Look at the Ukip vote north of the Home Counties. Massive and growing. Just imagine if Ukip were as credible as the SNP — Labour would be down to 80 or 90 seats, if that. It is all very well for Labour supporters to console themselves with the fact that much more than half of all Scottish people voted for a supposedly ‘progressive’ party, even if it wasn’t their party. But that is not entirely why Sturgeon et al did so well — the clue is in the name. Scottish National Party. Aside from the economic leftism, the SNP succeeded because it tapped into a feeling of pride and history and nationhood, as well as a visceral dislike for London. But talk about a sense of national pride and history to the London left and they will tell you it’s all a case of false consciousness and, like religion, to be ignored or derided. More fool them.

According to the pollster Peter Kellner, Ukip’s support base is 61 per cent working-class — way more than Labour, the party set up to represent the working class. This is a recent development; according to the same set of statistics, ex-Labour voters migrating to Ukip trebled over the last couple of years. Bear that in mind when you look at the polling results in such constituencies as Nuneaton, Stockton South, the Vale of Clwyd, Sunderland and countless, countless others.

If Labour is to continue to exist as a major force, rather than as a gradually deliquescing rump, it needs to adopt policies which bring those people back.
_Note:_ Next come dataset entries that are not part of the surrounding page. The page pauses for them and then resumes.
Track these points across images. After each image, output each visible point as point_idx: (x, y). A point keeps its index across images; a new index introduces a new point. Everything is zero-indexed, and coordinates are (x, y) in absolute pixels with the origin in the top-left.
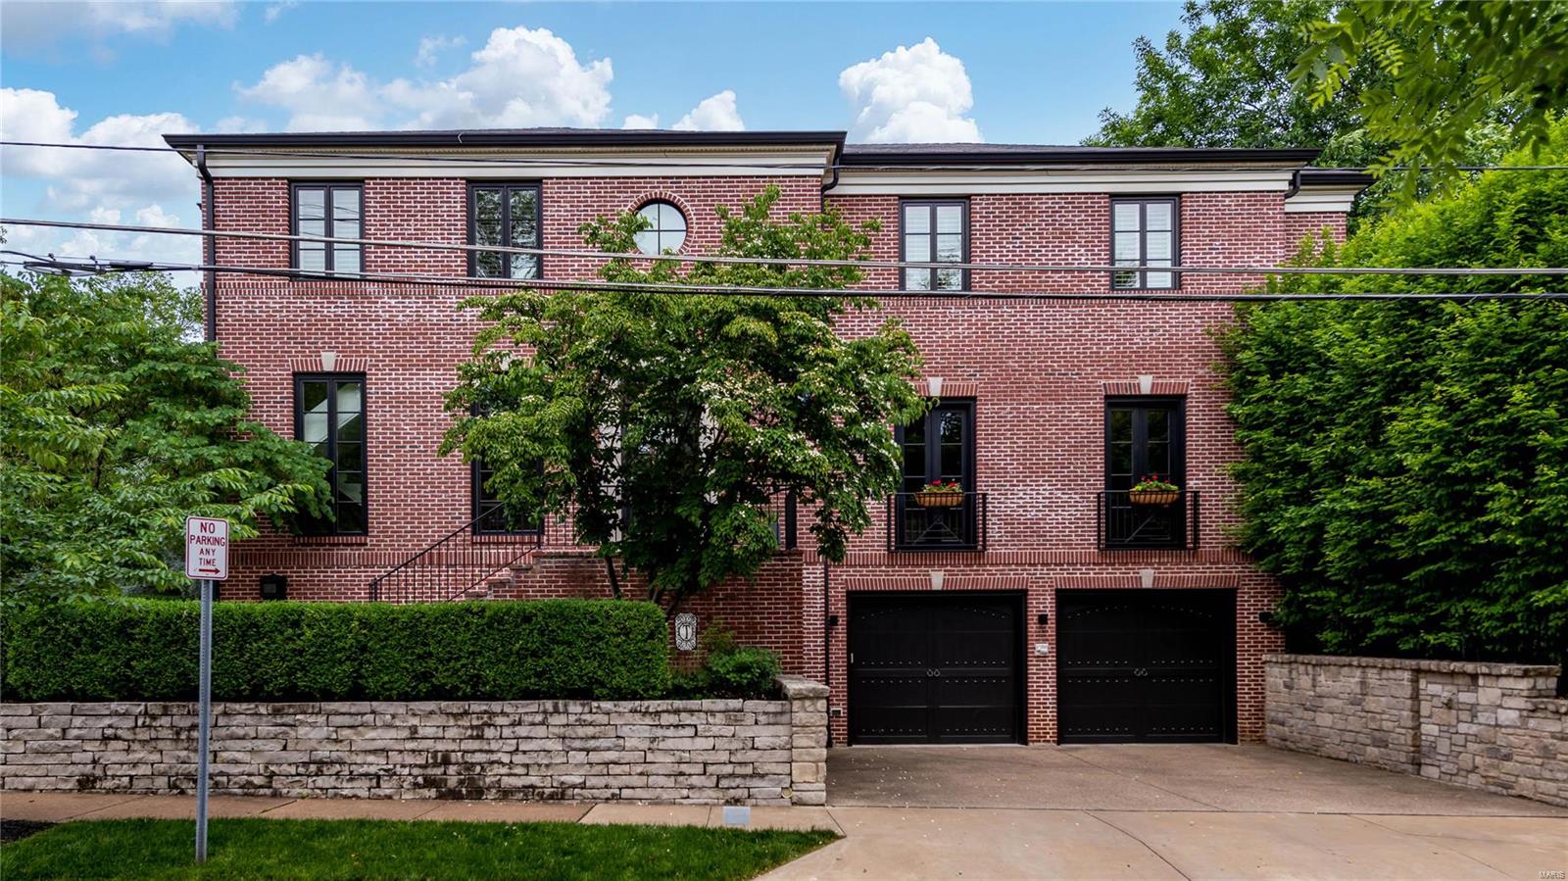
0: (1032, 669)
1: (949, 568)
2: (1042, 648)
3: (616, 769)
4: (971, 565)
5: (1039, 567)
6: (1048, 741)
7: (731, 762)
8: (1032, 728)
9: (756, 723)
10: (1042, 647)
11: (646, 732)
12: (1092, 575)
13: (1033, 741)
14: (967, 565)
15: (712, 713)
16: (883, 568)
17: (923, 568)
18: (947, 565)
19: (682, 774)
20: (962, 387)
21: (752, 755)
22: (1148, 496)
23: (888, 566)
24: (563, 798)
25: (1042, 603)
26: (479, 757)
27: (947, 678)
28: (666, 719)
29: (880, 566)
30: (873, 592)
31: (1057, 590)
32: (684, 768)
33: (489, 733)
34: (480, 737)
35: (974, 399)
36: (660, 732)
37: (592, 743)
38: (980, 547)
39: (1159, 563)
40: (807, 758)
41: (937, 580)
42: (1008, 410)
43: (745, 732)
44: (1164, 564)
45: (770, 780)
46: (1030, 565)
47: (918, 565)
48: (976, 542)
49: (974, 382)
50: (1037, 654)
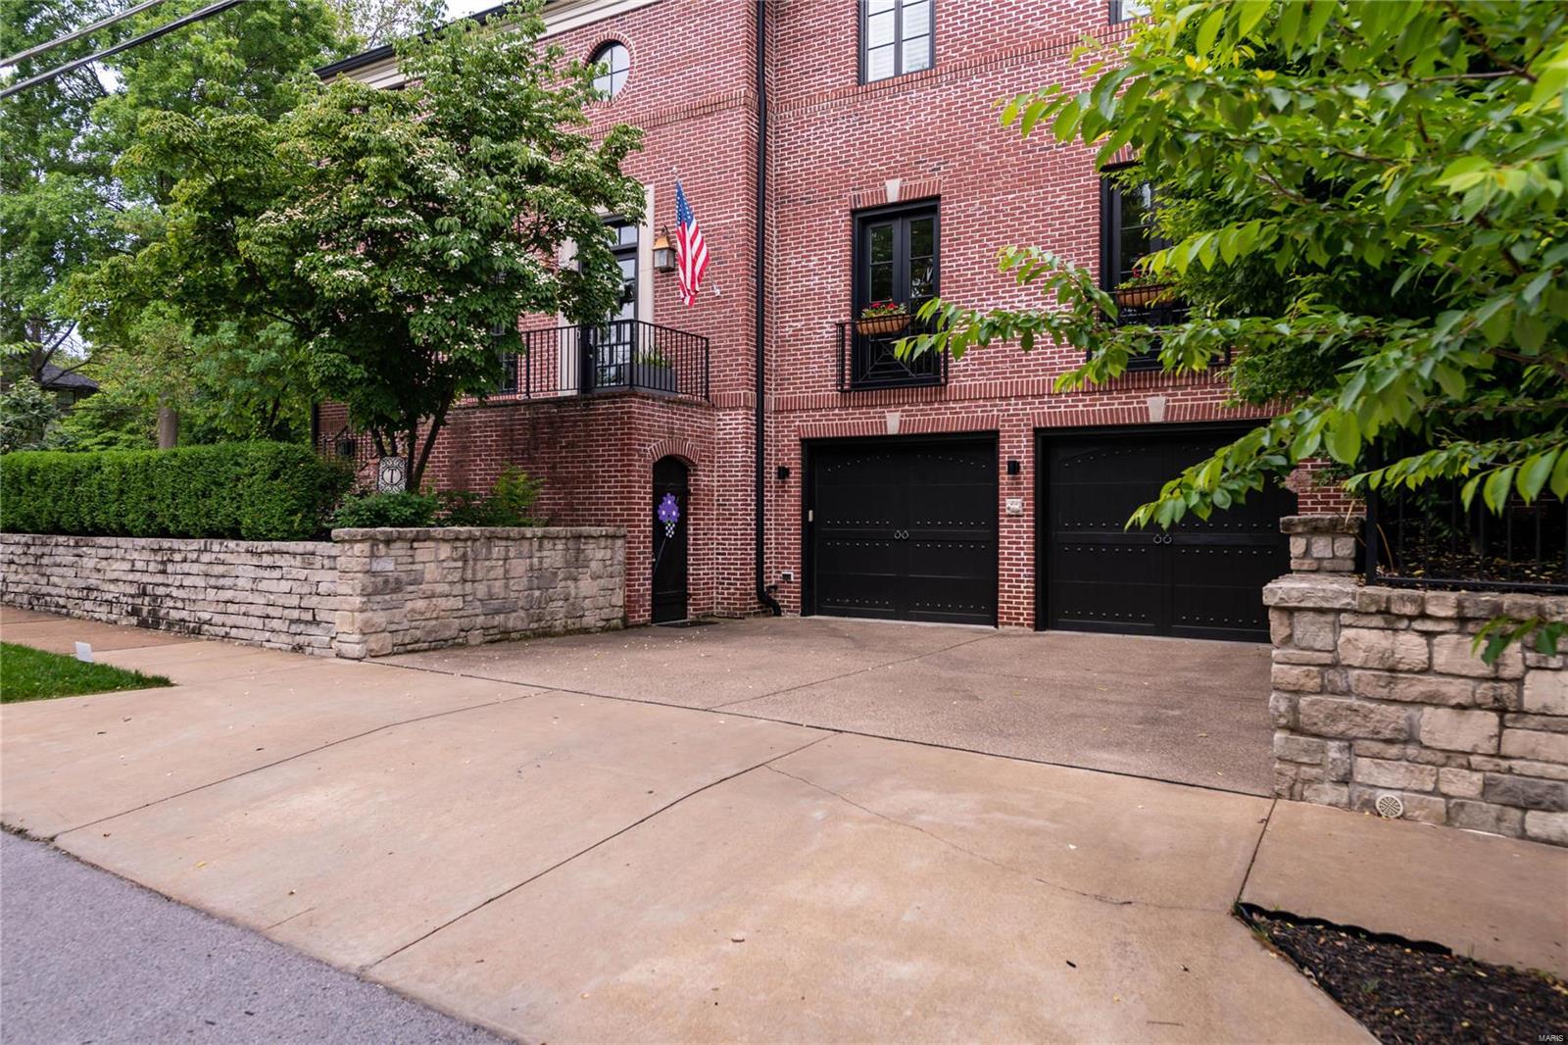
0: (1004, 532)
1: (907, 407)
2: (1012, 504)
3: (232, 608)
4: (931, 403)
5: (1013, 401)
6: (1022, 625)
7: (300, 607)
8: (1003, 607)
9: (323, 567)
10: (1015, 503)
11: (252, 572)
12: (1080, 408)
13: (1004, 624)
14: (926, 403)
15: (294, 555)
16: (837, 411)
17: (878, 409)
18: (904, 404)
19: (268, 617)
20: (923, 185)
21: (316, 599)
22: (1136, 296)
23: (841, 408)
24: (199, 634)
25: (1018, 447)
26: (161, 591)
27: (918, 541)
28: (267, 560)
29: (833, 408)
30: (825, 439)
31: (1036, 430)
32: (270, 611)
33: (170, 568)
34: (164, 572)
35: (938, 198)
36: (261, 573)
37: (221, 582)
38: (943, 380)
39: (1174, 387)
40: (347, 607)
41: (893, 422)
42: (977, 206)
43: (316, 576)
44: (1180, 387)
45: (323, 628)
46: (1001, 398)
47: (872, 406)
48: (938, 372)
49: (937, 178)
50: (1008, 512)
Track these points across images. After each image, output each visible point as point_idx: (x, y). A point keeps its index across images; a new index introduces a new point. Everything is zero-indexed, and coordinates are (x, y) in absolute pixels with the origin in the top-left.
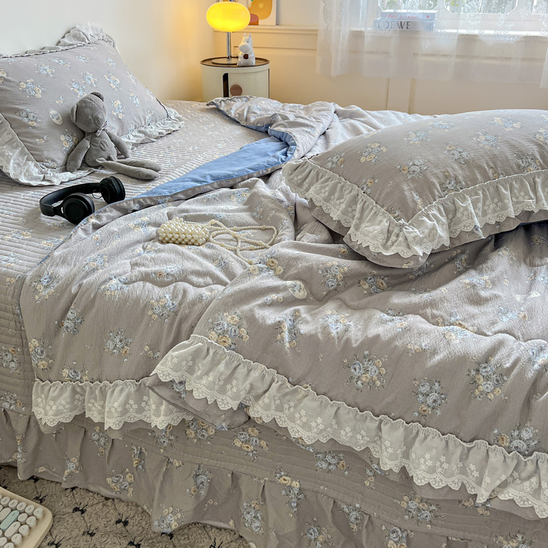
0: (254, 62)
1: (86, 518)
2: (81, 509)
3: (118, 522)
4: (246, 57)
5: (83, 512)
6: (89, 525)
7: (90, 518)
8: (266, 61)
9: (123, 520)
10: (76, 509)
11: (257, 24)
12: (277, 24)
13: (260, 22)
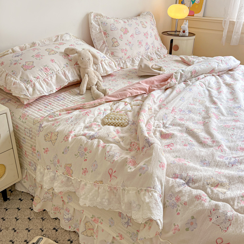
1: (57, 234)
2: (56, 229)
3: (69, 240)
4: (184, 32)
5: (57, 230)
6: (57, 237)
7: (59, 235)
8: (194, 34)
9: (71, 240)
10: (54, 229)
11: (193, 16)
12: (203, 17)
13: (195, 15)
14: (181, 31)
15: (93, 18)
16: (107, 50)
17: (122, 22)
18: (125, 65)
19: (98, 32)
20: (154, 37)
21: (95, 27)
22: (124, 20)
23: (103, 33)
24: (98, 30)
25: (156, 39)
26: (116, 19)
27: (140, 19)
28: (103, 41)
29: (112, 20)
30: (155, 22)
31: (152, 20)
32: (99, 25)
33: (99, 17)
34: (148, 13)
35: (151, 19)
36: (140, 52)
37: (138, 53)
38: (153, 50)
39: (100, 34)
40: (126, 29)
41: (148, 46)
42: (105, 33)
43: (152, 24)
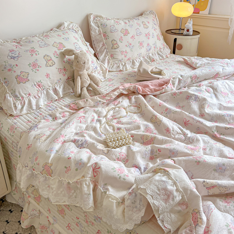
0: (191, 33)
4: (188, 31)
8: (199, 33)
11: (198, 13)
12: (209, 14)
13: (200, 12)
14: (185, 30)
15: (92, 19)
16: (107, 52)
17: (123, 23)
18: (125, 67)
19: (98, 34)
20: (156, 38)
21: (94, 29)
22: (125, 21)
23: (102, 35)
24: (97, 32)
25: (159, 39)
26: (117, 20)
27: (142, 19)
28: (102, 43)
29: (113, 21)
30: (158, 22)
31: (155, 20)
32: (99, 27)
33: (99, 18)
34: (151, 12)
35: (153, 18)
36: (141, 54)
37: (139, 54)
38: (155, 50)
39: (99, 36)
40: (126, 30)
41: (150, 47)
42: (104, 35)
43: (155, 24)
The Blairites are correct that Miliband alienated the aspirational working class — largely, I think, because he felt no liking or empathy for them. But that is not the half of it. A clear understanding that there is a deserving poor and an undeserving poor is crucial; people who do the right thing, but are nonetheless impoverished, and watch others who do not do the right thing thrive on benefits, dislike Labour’s lazy and ignorant amalgamation of the two groups.

A strong policy on immigration is vital — nothing has adversely affected the working class to quite the same degree as the enormous importing of cheap labour. So, too, a robust line against radical Islam — you think it’s left-wing to support such a creed? — and a disavowal of multiculturalism might win back a few votes, too. A respect for Britain’s history and pride in its place in the world, support for the traditional family unit and the admission that there are places beyond the North Circular which are important too… ah, but I’m going too far. People voted Tory, or Ukip, because they were stupid. Let’s leave it at that, huh?